Re:I've never had a desire to go to Vegas (Score:4, Informative)
Damn, you just made me realize how little men have been objectified in Star Trek compared to women. I demand equality! Chris Pine needs to go shirtless the entire next movie to help make up for it.
Women: ....
* At least one major character per series whose job included being sexy: Counselor Troi (TNG), Yeoman Rand and Uhura (TOS), Seven of Nine (VOY), T'Pol (ENT), and Dax (DS9)
* Orion slave girls as in TOS: The Cage [memory-alpha.org] and ENT: Bound [memory-alpha.org] (three at once there)
* Kirk's various women
* Dabo girls throughout DS9
* Numerous other women in skimpy outfits, eg. Vanessa William's character in the horrible episode DS9: Let He Who Is Without Sin... [memory-alpha.org], Tasha's seduction scene in TNG: The Naked Now [memory-alpha.org], Uhura's sexy dance in the movie that does not exist,
Men:
* Trip saving the ship in his underwear in ENT: Aquisition [memory-alpha.org] and a few other shirtless scenes, usually with T'Pol
* Several scenes with Kirk at least partly shirtless for very little reason in TOS
* Scattered shirtlessness as in the Edo episode (also had women in skimpy outfits), the horrible DS9 episode above (brief), Sulu in The Naked Time
* (Counts negative) Leonard Nimoy shirtless on Nazi-episode-planet
Actually, The Naked Time reminded me of something. There's a hilarious moment at the end of the episode after McCoy develops a serum to cure everyone. He goes around the bridge injecting people, and when he gets to Kirk, for no apparent reason he grabs Kirk's shoulder and rips his shirt open before injecting him like everyone else. It's so gratuitous--I would absolutely love a brief parody of that scene in the next movie.
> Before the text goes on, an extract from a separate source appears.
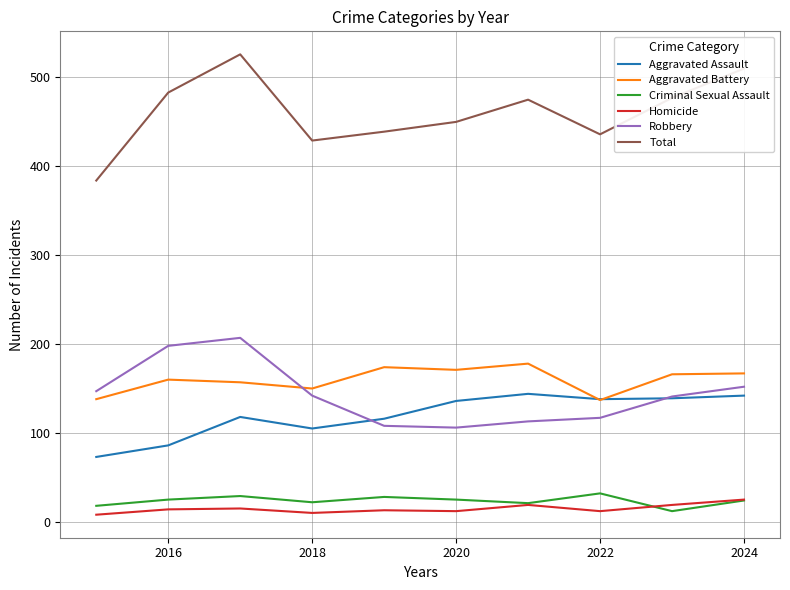

True or false: Criminal Sexual Assault and Aggravated Assault cross at least once.

False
Re:WHICH ONE?! (Score:4, Informative)
1701-D would have been huge, perhaps too large to be feasible, the !701-A was 289 M long, 72 M high and 127 meters wide which would make it a lot more feasible
Re:They are timeless and universal (Score:4, Informative)
There's a Tower of Pisa in Vegas?
Not exactly, but it was called that early in its development
http://en.wikipedia.org/wiki/Veer_Towers [wikipedia.org]
Google Street View Link [google.com]
Re:I vote for 1701-A (Score:4, Informative)
Supposedly the Constitution class could do saucer-sep maneuvers nearly as easily as the Galaxy class.
Don't know if that's canon or not, but I definitely read it in a novel or two back in the day.
Re:WHICH ONE?! (Score:5, Informative)
This is a point worth emphasising. The actual ships in Star Trek really are on an space age scale. The ship supposed to be over 1km long.
Rather than quote statistics, I'll just link to a Minecraft Megaproject video [youtube.com] of a virtual 1:1 scale model of the ship (to 1m resolution). It's a lot bigger than the impression given by the Paramounts sets in the show. Seeing shuttle-bay 1 was an experience in itself, and illustrative of just how infeasible building such an object would really be.
Except Eiffel Tower was no monument (Score:4, Informative)
In Bavaria, Ludwig II von Sachsenhausen caused a load of pre-Hollywood fantasy castles to be built; for many people they are the defining image of Bavaria. Personally I barely know the difference between Star Trek and Star Wars, but I suspect that a huge building in the shape of an enormous fantasy spaceship would, in exactly the same way, define its own myth. If it wasn't built too well, before long there would be a campaign to rebuild or restore it.
Re:WHICH ONE?! (Score:5, Informative)
According to a page I found on the Internet, "D" is 642.5m long. But point taken, still big though. I don't know if that would have been profitable to build well.
The quote in the article:
"I don't want to be the guy that approved this and then it's a flop and sitting out there in Vegas forever."
Nothing in Vegas stays forever. It's usually demolished to make way for the next thing, it doesn't matter if the building is steeped in history, if it's not profitable enough, it goes.